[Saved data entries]
━━━━━━━━━━━━━━━━━━━━
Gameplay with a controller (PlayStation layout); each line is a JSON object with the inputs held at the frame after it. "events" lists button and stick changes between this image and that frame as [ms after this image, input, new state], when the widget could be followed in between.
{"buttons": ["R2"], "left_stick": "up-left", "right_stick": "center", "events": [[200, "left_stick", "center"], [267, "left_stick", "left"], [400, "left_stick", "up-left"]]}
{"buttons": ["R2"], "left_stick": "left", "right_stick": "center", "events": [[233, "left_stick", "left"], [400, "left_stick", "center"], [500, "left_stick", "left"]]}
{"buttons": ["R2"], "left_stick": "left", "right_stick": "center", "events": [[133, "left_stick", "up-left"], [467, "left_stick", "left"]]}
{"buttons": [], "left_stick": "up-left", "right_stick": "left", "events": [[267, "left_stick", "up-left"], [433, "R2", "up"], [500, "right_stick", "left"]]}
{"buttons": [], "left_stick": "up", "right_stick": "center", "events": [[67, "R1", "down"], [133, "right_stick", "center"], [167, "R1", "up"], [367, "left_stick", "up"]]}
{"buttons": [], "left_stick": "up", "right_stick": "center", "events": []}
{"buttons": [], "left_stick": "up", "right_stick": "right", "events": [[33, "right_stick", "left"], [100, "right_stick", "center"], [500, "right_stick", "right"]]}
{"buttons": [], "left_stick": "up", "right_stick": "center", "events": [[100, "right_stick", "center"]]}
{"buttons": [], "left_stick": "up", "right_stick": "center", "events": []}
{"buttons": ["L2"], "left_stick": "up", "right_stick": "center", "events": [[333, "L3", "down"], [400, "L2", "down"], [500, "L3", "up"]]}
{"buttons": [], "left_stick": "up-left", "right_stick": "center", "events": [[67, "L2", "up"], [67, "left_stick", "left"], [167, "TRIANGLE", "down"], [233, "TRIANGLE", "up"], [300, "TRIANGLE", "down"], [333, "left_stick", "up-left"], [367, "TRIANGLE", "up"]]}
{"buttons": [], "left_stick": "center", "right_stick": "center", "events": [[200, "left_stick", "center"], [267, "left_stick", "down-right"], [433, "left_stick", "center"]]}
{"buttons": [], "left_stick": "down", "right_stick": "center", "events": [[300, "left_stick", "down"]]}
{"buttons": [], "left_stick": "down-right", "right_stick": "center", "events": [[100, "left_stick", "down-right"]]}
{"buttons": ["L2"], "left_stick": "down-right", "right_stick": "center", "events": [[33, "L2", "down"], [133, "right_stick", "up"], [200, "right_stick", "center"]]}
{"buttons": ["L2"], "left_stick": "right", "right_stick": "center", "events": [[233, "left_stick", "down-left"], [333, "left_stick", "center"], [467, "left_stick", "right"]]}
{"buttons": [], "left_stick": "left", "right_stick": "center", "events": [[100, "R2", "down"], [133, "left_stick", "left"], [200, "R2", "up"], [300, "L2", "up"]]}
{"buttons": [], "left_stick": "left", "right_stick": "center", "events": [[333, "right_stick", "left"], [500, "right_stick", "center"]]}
━━━━━━━━━━━━━━━━━━━━
* Your task:
Among the entries, find every line holding "down" and return it.

* Output of the task:
{"buttons": [], "left_stick": "up", "right_stick": "center", "events": [[67, "R1", "down"], [133, "right_stick", "center"], [167, "R1", "up"], [367, "left_stick", "up"]]}
{"buttons": ["L2"], "left_stick": "up", "right_stick": "center", "events": [[333, "L3", "down"], [400, "L2", "down"], [500, "L3", "up"]]}
{"buttons": [], "left_stick": "up-left", "right_stick": "center", "events": [[67, "L2", "up"], [67, "left_stick", "left"], [167, "TRIANGLE", "down"], [233, "TRIANGLE", "up"], [300, "TRIANGLE", "down"], [333, "left_stick", "up-left"], [367, "TRIANGLE", "up"]]}
{"buttons": [], "left_stick": "center", "right_stick": "center", "events": [[200, "left_stick", "center"], [267, "left_stick", "down-right"], [433, "left_stick", "center"]]}
{"buttons": [], "left_stick": "down", "right_stick": "center", "events": [[300, "left_stick", "down"]]}
{"buttons": [], "left_stick": "down-right", "right_stick": "center", "events": [[100, "left_stick", "down-right"]]}
{"buttons": ["L2"], "left_stick": "down-right", "right_stick": "center", "events": [[33, "L2", "down"], [133, "right_stick", "up"], [200, "right_stick", "center"]]}
{"buttons": ["L2"], "left_stick": "right", "right_stick": "center", "events": [[233, "left_stick", "down-left"], [333, "left_stick", "center"], [467, "left_stick", "right"]]}
{"buttons": [], "left_stick": "left", "right_stick": "center", "events": [[100, "R2", "down"], [133, "left_stick", "left"], [200, "R2", "up"], [300, "L2", "up"]]}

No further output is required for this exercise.